What to work on: Starting at the line below holding "fizycznym i wspólnotom mieszkaniowym" and stopping at the line holding "Magnetics és capaç de dissenyar i fabricar", print every line exactly, both ends included, and leave the rest out.

Provided records:
^^^^^^^^
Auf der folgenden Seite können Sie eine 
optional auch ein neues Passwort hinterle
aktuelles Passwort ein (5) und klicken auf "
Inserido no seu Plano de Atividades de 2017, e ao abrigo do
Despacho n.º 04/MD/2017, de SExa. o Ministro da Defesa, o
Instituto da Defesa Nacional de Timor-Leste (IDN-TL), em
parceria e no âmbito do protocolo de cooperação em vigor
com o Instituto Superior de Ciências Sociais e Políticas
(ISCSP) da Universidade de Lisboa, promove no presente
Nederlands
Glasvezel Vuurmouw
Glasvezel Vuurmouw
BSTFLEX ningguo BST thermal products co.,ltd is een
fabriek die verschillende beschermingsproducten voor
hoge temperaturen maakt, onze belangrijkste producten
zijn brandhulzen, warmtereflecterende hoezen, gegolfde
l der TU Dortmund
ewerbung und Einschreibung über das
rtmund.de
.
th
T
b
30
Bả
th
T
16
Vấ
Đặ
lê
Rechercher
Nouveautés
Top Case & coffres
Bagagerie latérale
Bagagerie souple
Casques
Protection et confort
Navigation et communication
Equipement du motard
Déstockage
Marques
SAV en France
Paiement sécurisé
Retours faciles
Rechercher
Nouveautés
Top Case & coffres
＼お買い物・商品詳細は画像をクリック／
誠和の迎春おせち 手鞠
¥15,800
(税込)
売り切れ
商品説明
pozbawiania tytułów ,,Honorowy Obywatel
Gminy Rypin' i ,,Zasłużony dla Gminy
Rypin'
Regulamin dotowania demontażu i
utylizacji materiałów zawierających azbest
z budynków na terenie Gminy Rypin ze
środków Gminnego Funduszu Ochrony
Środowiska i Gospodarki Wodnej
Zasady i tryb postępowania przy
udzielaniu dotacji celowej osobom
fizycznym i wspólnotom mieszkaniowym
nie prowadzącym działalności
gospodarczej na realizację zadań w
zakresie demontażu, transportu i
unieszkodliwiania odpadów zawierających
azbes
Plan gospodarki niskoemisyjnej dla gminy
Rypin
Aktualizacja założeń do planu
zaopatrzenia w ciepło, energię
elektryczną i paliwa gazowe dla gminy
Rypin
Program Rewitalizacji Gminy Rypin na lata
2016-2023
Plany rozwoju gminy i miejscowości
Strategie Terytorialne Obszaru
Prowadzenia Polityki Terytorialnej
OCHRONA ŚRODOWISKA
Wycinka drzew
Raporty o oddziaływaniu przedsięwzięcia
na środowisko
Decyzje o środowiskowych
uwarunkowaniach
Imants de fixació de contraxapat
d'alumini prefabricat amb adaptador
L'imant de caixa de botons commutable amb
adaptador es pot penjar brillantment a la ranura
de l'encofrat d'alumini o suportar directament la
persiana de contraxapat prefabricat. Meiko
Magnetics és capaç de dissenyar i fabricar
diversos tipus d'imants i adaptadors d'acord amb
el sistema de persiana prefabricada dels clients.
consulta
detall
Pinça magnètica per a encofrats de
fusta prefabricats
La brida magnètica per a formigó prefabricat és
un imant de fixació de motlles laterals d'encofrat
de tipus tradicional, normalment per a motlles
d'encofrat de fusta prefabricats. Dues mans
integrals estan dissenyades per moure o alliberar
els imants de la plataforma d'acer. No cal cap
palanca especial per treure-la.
^^^^^^^^
Completed task:
fizycznym i wspólnotom mieszkaniowym
nie prowadzącym działalności
gospodarczej na realizację zadań w
zakresie demontażu, transportu i
unieszkodliwiania odpadów zawierających
azbes
Plan gospodarki niskoemisyjnej dla gminy
Rypin
Aktualizacja założeń do planu
zaopatrzenia w ciepło, energię
elektryczną i paliwa gazowe dla gminy
Rypin
Program Rewitalizacji Gminy Rypin na lata
2016-2023
Plany rozwoju gminy i miejscowości
Strategie Terytorialne Obszaru
Prowadzenia Polityki Terytorialnej
OCHRONA ŚRODOWISKA
Wycinka drzew
Raporty o oddziaływaniu przedsięwzięcia
na środowisko
Decyzje o środowiskowych
uwarunkowaniach
Imants de fixació de contraxapat
d'alumini prefabricat amb adaptador
L'imant de caixa de botons commutable amb
adaptador es pot penjar brillantment a la ranura
de l'encofrat d'alumini o suportar directament la
persiana de contraxapat prefabricat. Meiko
Magnetics és capaç de dissenyar i fabricar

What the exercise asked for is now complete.